ECLI:NL:CRVB:2015:1985
Centrale Raad van Beroep
- Hoger beroep
- Rechtspraak.nl
Buitenlandbijdrage Zorgverzekeringswet en eigendomsrecht
In deze zaak heeft de Centrale Raad van Beroep op 17 juni 2015 uitspraak gedaan in hoger beroep over de buitenlandbijdrage die appellant, woonachtig in Duitsland, verschuldigd is op basis van de Zorgverzekeringswet (Zvw). Appellant ontving een uitkering op grond van de Wet arbeidsongeschiktheidsverzekering zelfstandigen (WAZ) en was als verdragsgerechtigde aangemerkt. Het Zorginstituut Nederland, als rechtsopvolger van het College voor zorgverzekeringen, had de buitenlandbijdrage over het jaar 2010 vastgesteld op € 4.933,12, waarvan appellant nog € 2.059,12 diende te betalen na eerdere inhoudingen. Appellant heeft bezwaar gemaakt tegen deze vaststelling, stellende dat het Zorginstituut in strijd handelt met het legaliteitsbeginsel en dat er een ontoelaatbare inbreuk op zijn eigendomsrecht wordt gemaakt door de nabetalingen van de WAZ-uitkering in de berekening van de buitenlandbijdrage te betrekken.
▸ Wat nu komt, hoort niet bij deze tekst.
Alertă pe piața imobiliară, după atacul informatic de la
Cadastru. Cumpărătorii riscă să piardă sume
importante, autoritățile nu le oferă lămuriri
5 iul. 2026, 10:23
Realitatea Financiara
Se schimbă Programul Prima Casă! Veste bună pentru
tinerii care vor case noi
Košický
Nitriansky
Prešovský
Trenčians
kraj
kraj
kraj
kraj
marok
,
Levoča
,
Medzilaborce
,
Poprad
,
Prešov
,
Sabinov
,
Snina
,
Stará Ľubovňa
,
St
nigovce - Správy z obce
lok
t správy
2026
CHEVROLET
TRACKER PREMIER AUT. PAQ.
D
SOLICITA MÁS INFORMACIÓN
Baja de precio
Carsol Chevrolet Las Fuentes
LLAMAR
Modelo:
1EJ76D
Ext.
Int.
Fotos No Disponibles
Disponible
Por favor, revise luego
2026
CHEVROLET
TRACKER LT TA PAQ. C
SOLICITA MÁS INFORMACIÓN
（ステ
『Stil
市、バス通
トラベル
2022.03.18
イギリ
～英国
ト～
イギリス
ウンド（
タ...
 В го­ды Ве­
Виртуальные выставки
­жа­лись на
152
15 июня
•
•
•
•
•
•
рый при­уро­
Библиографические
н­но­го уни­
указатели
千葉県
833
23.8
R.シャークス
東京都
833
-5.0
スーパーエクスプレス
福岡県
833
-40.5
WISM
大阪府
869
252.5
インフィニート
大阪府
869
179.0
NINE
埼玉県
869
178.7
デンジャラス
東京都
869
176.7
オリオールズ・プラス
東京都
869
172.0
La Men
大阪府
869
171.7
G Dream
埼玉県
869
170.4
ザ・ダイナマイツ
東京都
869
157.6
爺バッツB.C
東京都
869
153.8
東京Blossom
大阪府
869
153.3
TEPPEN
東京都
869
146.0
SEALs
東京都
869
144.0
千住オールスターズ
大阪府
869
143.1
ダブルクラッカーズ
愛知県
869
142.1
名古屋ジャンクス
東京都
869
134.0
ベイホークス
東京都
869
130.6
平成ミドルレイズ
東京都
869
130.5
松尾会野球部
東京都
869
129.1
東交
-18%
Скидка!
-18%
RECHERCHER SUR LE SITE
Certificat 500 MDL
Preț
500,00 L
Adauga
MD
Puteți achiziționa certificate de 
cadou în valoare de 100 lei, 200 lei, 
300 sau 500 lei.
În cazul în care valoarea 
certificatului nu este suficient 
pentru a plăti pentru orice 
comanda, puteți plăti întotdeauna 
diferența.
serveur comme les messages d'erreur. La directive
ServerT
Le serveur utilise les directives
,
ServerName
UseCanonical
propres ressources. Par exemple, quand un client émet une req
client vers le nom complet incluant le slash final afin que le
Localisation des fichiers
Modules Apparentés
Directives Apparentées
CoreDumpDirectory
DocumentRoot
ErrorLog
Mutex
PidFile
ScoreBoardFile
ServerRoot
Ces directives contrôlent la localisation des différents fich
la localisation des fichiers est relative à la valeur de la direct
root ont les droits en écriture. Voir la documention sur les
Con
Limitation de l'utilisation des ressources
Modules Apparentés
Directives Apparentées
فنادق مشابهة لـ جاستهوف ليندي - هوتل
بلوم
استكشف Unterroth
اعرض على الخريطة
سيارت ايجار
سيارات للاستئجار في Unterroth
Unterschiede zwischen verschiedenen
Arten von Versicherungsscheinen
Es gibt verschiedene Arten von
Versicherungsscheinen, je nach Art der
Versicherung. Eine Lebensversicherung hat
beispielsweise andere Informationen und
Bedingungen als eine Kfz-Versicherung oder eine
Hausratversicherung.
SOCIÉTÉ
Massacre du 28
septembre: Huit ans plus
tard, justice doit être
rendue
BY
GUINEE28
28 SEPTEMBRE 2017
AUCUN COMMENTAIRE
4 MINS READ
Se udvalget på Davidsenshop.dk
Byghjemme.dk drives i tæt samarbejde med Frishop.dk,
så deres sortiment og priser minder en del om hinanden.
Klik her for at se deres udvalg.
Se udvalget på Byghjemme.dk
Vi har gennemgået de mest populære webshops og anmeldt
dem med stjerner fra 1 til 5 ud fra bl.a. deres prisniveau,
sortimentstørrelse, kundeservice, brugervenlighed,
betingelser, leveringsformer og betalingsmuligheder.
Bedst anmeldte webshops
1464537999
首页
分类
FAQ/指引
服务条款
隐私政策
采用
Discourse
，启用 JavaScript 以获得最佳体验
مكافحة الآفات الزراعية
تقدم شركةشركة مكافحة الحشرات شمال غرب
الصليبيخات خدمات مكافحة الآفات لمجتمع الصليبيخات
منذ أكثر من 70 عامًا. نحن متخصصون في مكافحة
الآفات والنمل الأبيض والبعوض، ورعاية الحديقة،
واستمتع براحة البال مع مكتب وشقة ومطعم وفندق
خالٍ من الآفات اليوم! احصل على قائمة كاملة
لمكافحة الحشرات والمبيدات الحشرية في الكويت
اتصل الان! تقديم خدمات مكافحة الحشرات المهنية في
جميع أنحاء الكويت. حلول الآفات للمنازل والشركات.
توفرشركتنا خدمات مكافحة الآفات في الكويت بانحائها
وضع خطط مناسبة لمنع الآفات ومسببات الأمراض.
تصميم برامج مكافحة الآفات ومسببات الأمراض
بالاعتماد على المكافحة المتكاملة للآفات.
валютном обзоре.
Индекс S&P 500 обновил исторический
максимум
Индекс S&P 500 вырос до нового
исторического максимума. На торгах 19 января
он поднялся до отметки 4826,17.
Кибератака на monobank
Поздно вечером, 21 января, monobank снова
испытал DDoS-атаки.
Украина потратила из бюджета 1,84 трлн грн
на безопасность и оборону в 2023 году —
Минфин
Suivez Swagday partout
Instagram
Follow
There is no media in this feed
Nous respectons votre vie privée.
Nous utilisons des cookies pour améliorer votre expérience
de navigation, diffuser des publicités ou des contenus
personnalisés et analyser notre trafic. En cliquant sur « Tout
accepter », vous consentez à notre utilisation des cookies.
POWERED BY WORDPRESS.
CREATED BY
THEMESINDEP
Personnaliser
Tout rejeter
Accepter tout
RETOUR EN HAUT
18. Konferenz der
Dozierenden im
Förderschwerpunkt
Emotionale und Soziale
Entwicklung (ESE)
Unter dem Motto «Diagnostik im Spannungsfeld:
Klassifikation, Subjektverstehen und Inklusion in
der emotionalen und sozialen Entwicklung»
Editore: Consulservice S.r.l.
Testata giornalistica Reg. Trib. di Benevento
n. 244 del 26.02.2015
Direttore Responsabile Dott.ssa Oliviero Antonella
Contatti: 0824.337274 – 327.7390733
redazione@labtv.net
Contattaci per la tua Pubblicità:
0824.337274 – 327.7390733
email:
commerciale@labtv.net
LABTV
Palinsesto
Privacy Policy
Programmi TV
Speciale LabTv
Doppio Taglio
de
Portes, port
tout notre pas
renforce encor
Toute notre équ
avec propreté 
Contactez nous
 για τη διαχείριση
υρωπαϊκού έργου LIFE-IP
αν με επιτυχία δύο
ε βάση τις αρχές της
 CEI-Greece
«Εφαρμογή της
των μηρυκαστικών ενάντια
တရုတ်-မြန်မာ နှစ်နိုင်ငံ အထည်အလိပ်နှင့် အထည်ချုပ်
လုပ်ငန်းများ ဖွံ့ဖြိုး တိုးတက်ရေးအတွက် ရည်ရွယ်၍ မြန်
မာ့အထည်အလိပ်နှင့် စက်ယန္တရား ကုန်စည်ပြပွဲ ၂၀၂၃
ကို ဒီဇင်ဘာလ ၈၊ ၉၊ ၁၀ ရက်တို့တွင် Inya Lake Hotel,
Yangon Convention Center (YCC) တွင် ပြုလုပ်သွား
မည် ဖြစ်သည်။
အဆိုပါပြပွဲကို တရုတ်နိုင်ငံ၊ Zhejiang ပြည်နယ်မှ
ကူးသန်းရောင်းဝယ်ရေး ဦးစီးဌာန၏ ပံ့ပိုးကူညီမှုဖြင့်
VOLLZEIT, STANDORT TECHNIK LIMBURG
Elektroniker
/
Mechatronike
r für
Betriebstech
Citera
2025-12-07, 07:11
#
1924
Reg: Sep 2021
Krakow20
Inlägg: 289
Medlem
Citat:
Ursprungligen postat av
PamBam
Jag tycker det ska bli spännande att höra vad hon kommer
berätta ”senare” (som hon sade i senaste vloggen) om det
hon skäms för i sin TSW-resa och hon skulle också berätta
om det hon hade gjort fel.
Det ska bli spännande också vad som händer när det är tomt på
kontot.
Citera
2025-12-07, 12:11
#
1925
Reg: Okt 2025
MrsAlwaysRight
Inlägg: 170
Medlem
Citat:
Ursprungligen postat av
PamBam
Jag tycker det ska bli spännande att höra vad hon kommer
De rechtbank Amsterdam heeft in een eerdere uitspraak het bezwaar van appellant ongegrond verklaard, maar heeft het Zorginstituut verzuimd om te beslissen op een bijkomende beschikking. Dit leidde tot een vernietiging van het bestreden besluit. In hoger beroep herhaalt appellant zijn gronden en stelt dat de rechtbank ten onrechte geen aandacht heeft besteed aan zijn argumenten over het eigendomsrecht en de redelijke termijn van artikel 6 van het EVRM. De Raad overweegt dat de berekening van de buitenlandbijdrage correct is uitgevoerd en dat de nabetalingen terecht zijn meegenomen in de berekening. De Raad bevestigt de uitspraak van de rechtbank en oordeelt dat er geen strijd is met het legaliteitsbeginsel of het eigendomsrecht. De stelling van appellant dat hij in betalingsonmacht verkeert, wordt niet onderbouwd. De Raad concludeert dat het hoger beroep niet slaagt en bevestigt de eerdere uitspraak.